-- start --

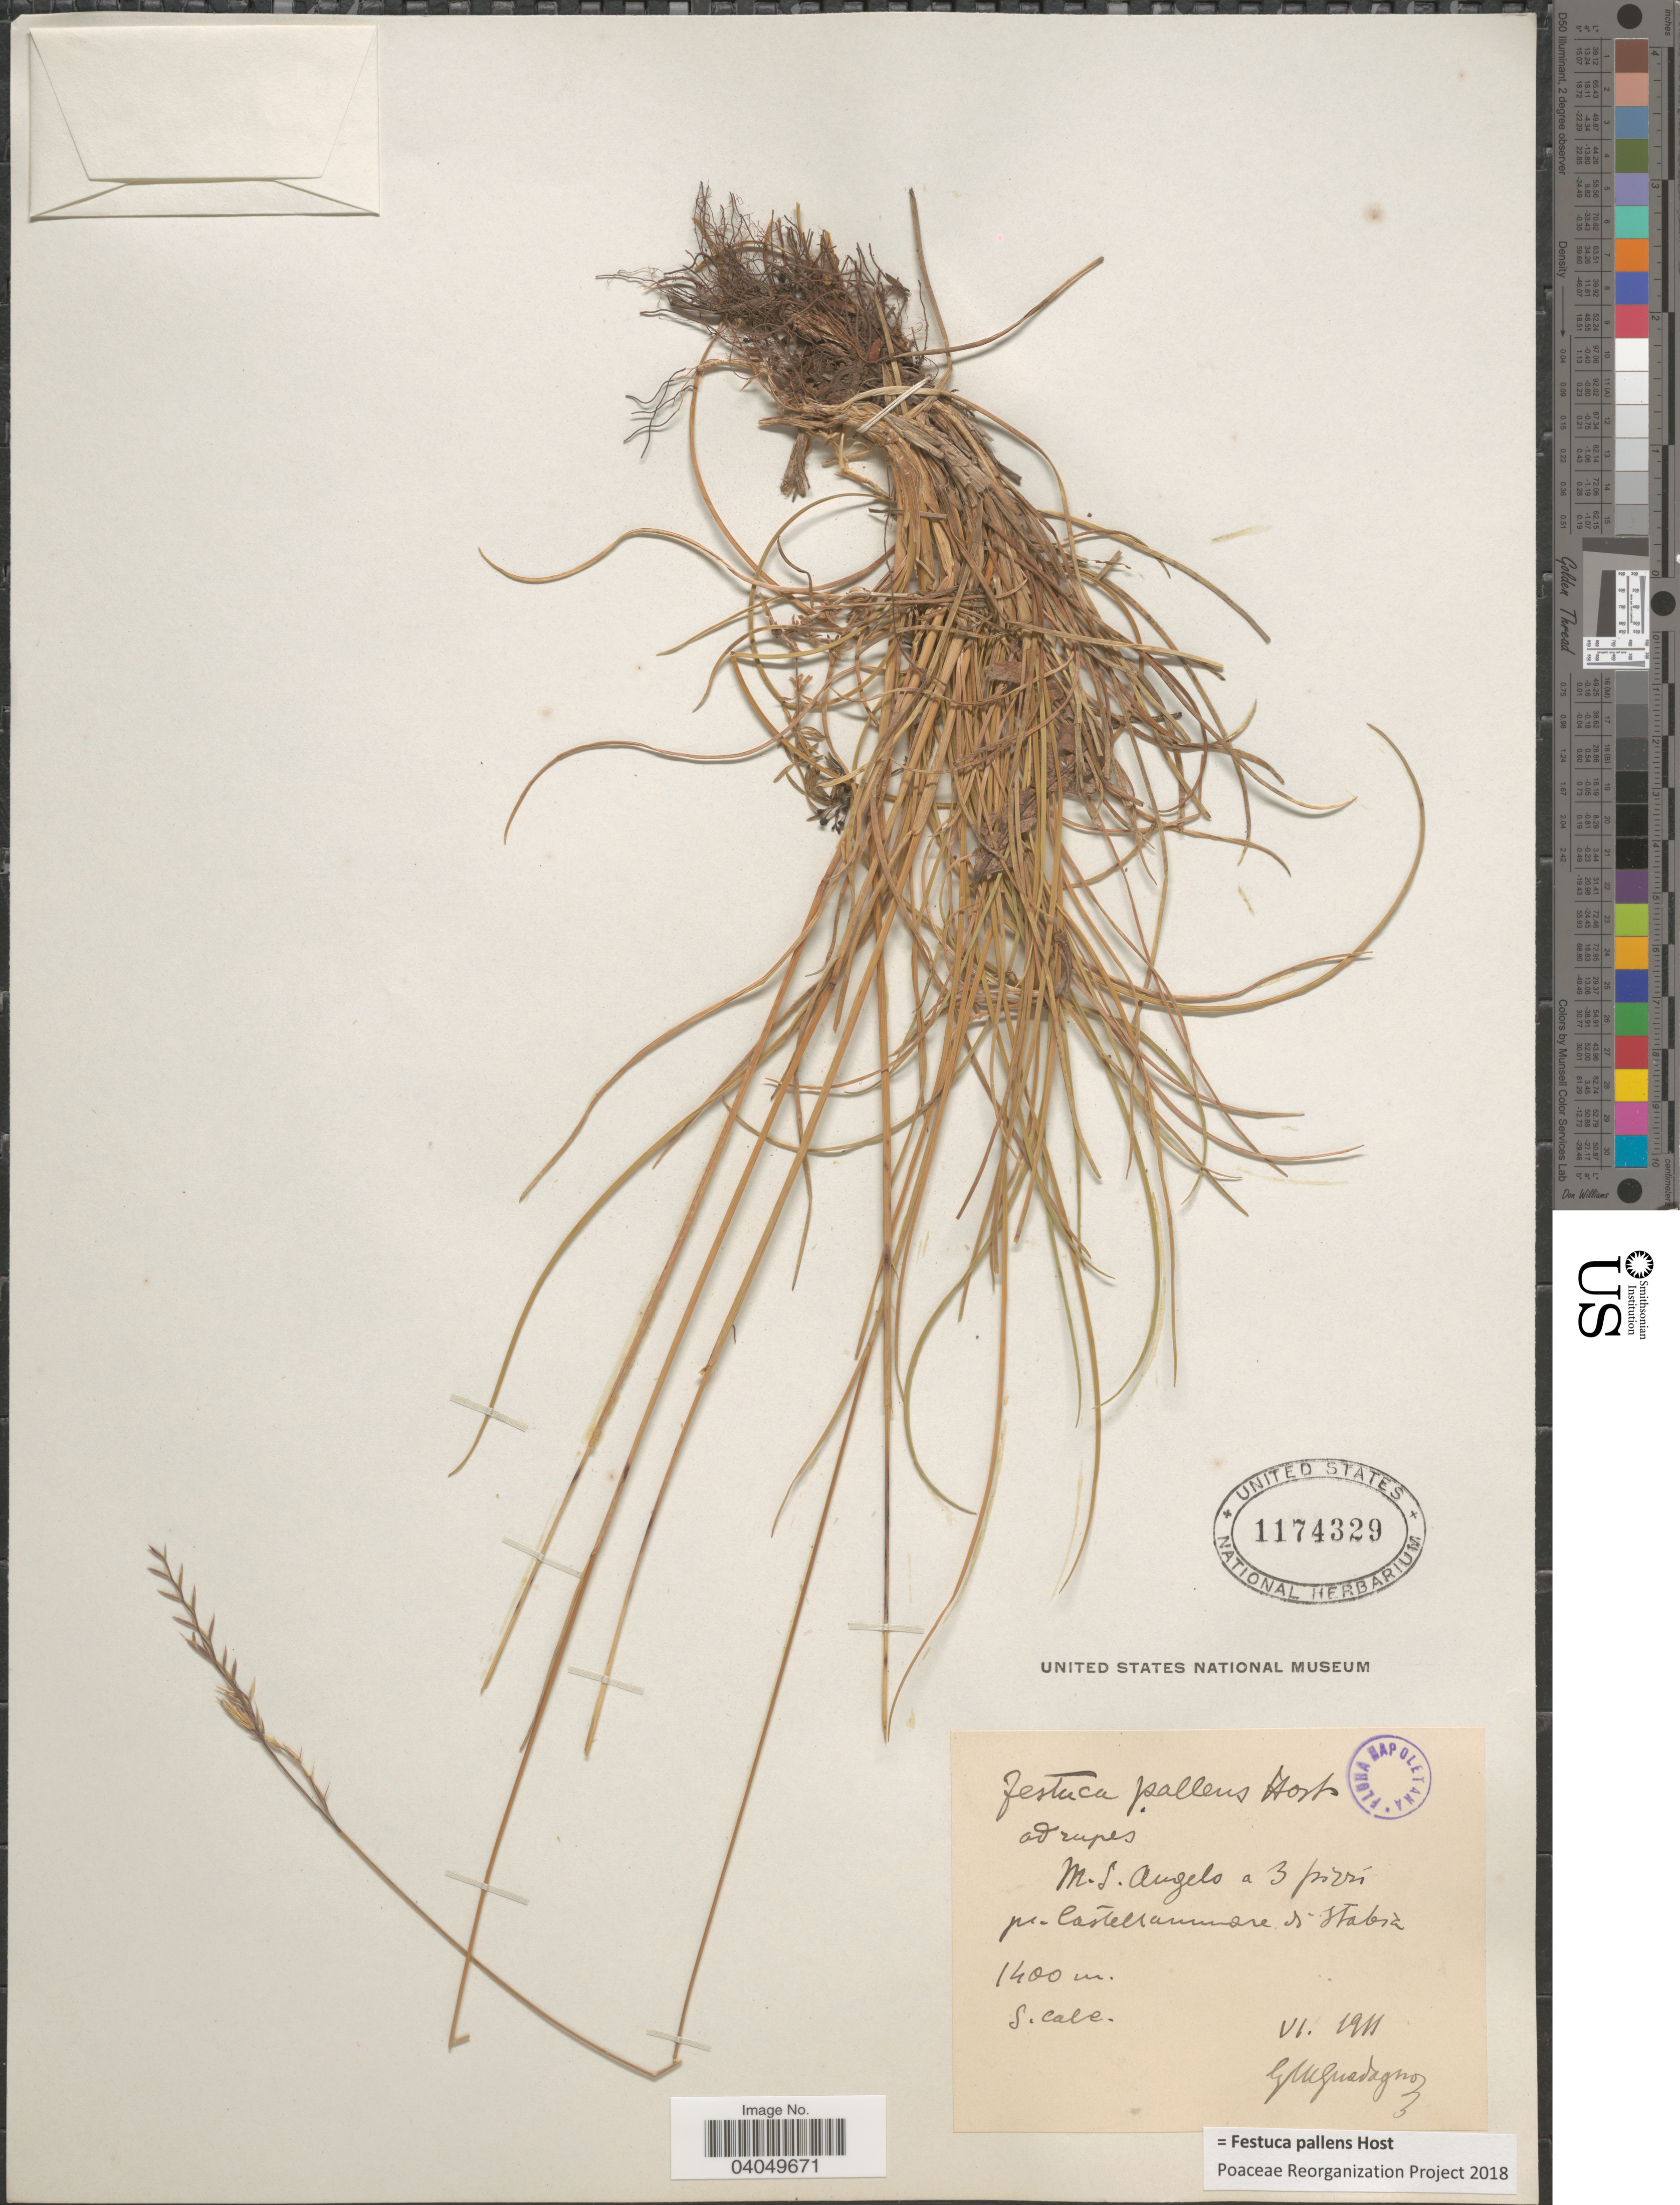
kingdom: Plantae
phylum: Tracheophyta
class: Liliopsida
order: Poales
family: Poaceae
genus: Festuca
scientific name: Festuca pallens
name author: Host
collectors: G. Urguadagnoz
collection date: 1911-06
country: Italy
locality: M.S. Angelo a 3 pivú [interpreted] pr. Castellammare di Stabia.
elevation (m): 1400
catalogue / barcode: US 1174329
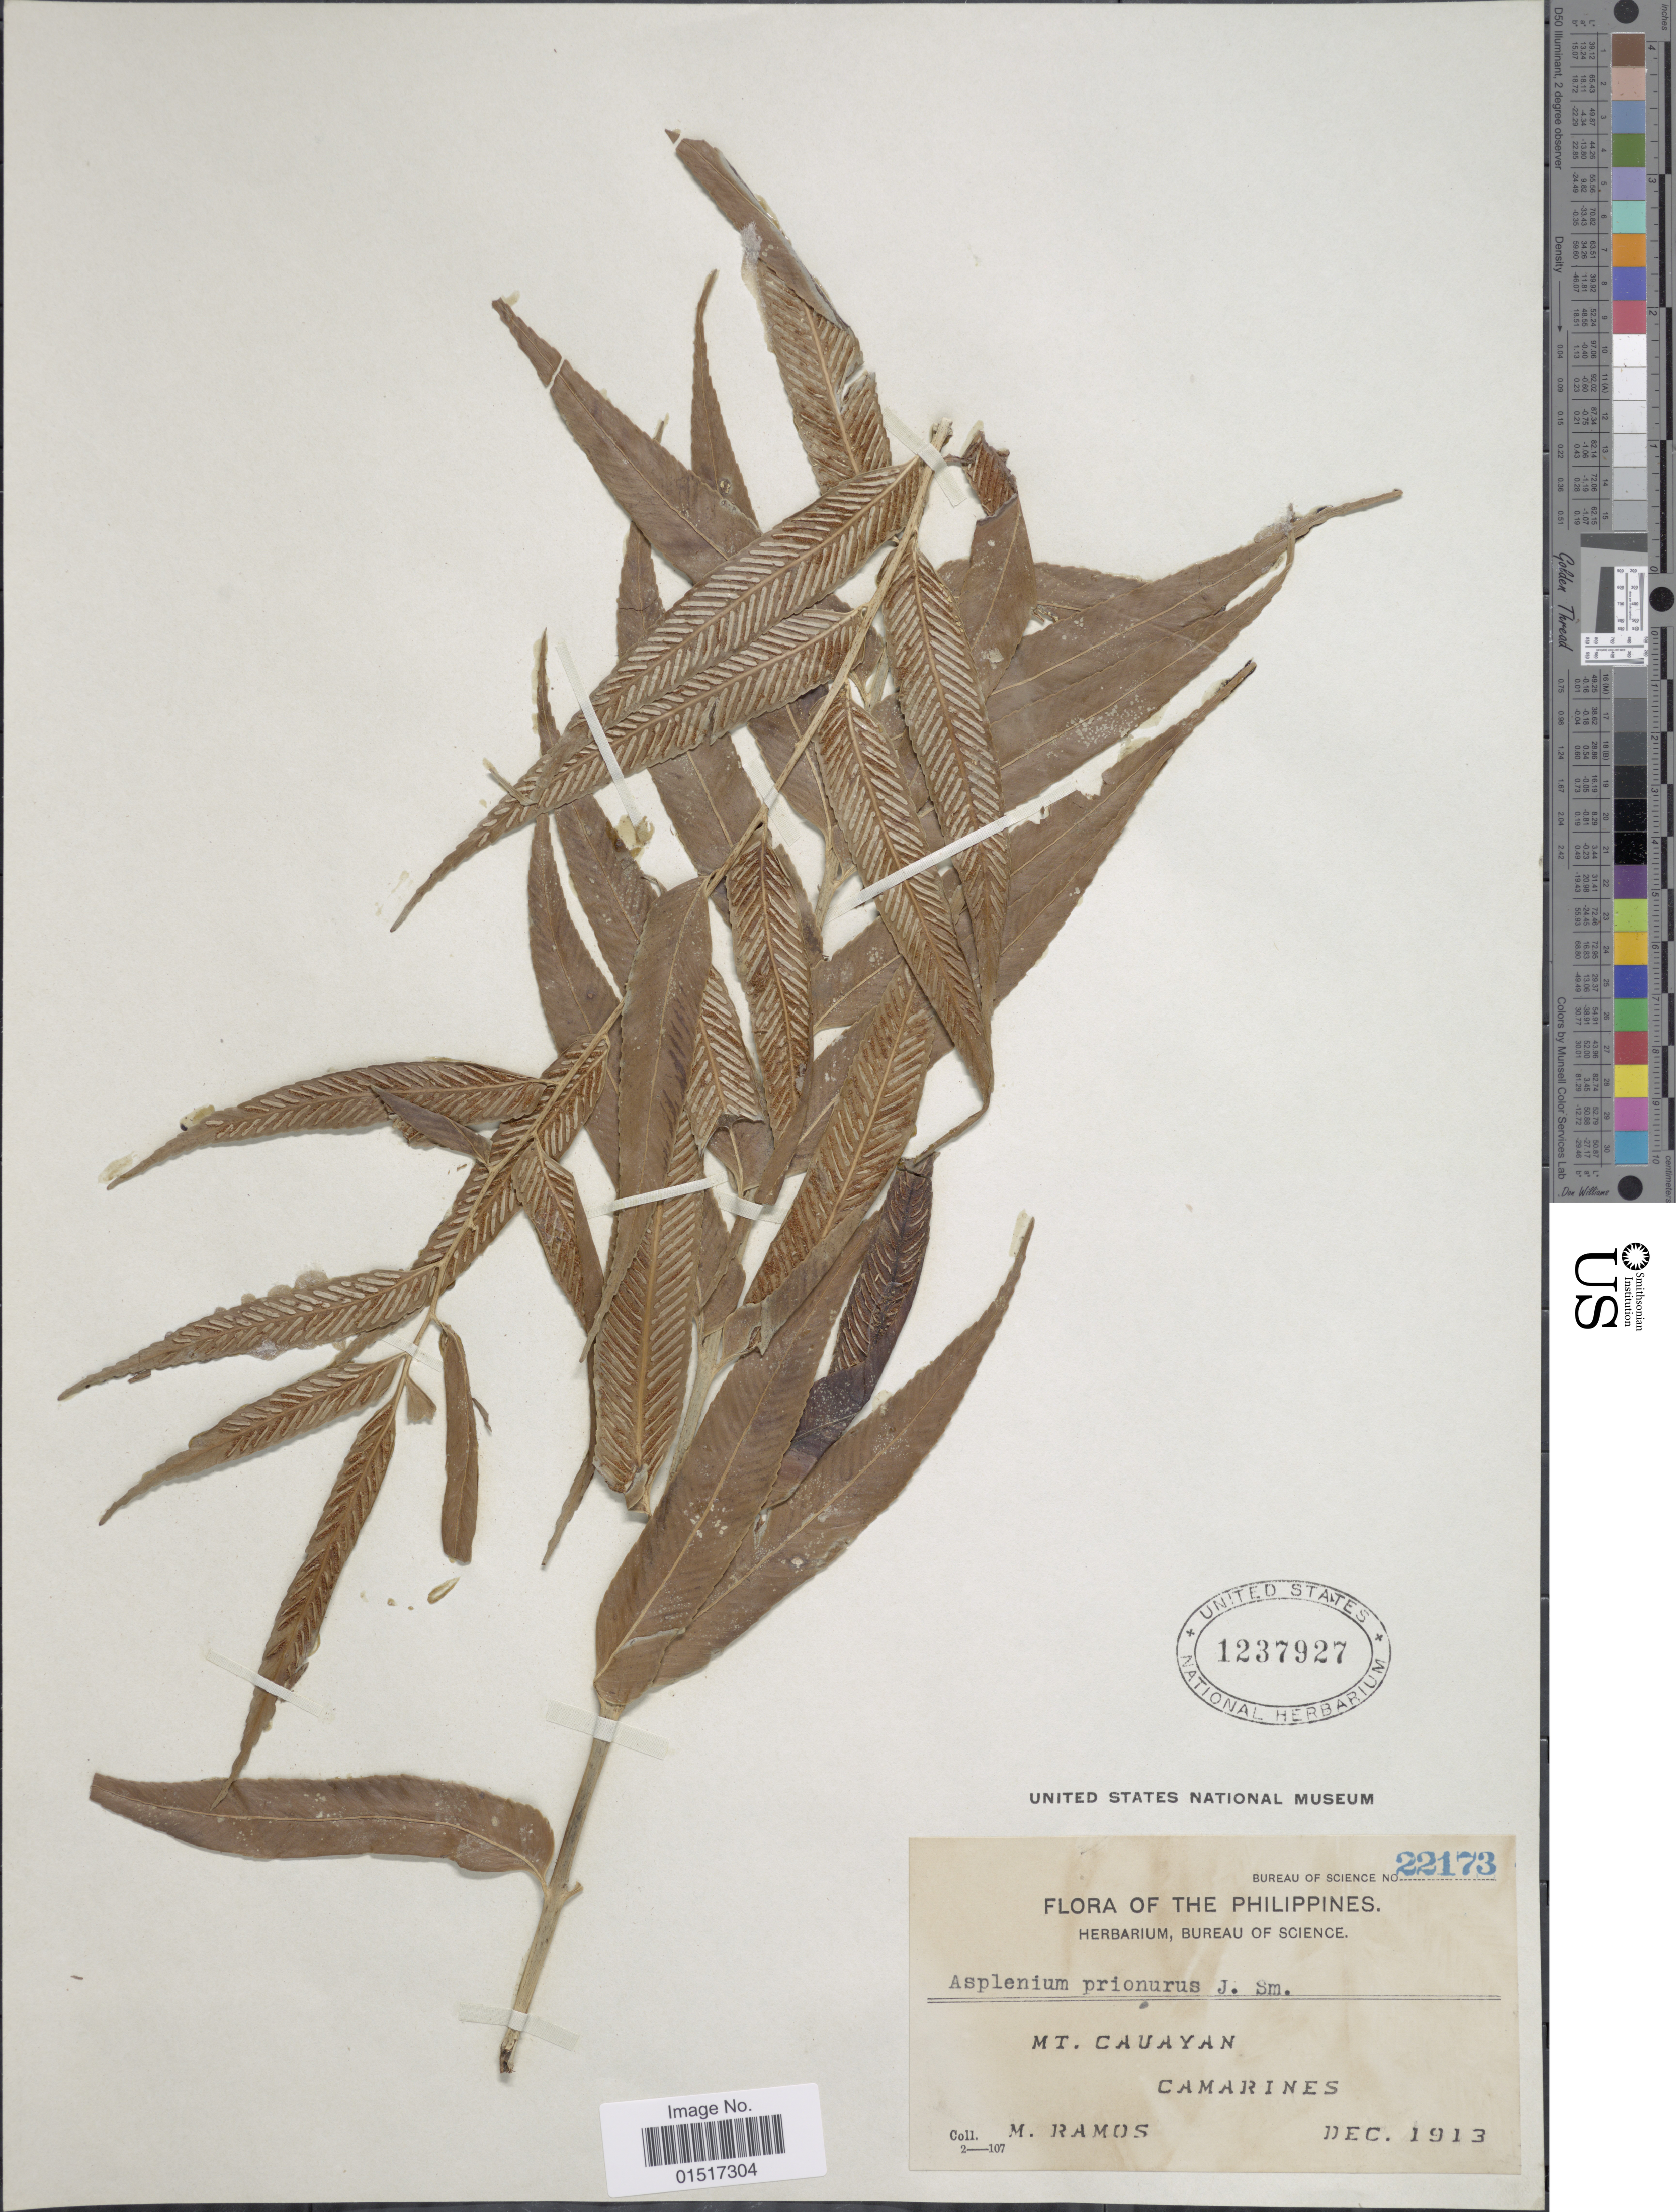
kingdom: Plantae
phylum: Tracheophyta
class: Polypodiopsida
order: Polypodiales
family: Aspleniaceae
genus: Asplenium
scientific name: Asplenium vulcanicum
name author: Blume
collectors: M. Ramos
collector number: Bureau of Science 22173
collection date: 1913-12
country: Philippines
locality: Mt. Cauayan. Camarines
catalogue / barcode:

-- end --

Written exercise: Copy every line of the material above without any changes, and leave the pictures out.

Solved exercise:
kingdom: Plantae
phylum: Tracheophyta
class: Liliopsida
order: Poales
family: Poaceae
genus: Festuca
scientific name: Festuca pallens
name author: Host
collectors: G. Urguadagnoz
collection date: 1911-06
country: Italy
locality: M.S. Angelo a 3 pivú [interpreted] pr. Castellammare di Stabia.
elevation (m): 1400
catalogue / barcode: US 1174329
kingdom: Plantae
phylum: Tracheophyta
class: Polypodiopsida
order: Polypodiales
family: Aspleniaceae
genus: Asplenium
scientific name: Asplenium vulcanicum
name author: Blume
collectors: M. Ramos
collector number: Bureau of Science 22173
collection date: 1913-12
country: Philippines
locality: Mt. Cauayan. Camarines
catalogue / barcode:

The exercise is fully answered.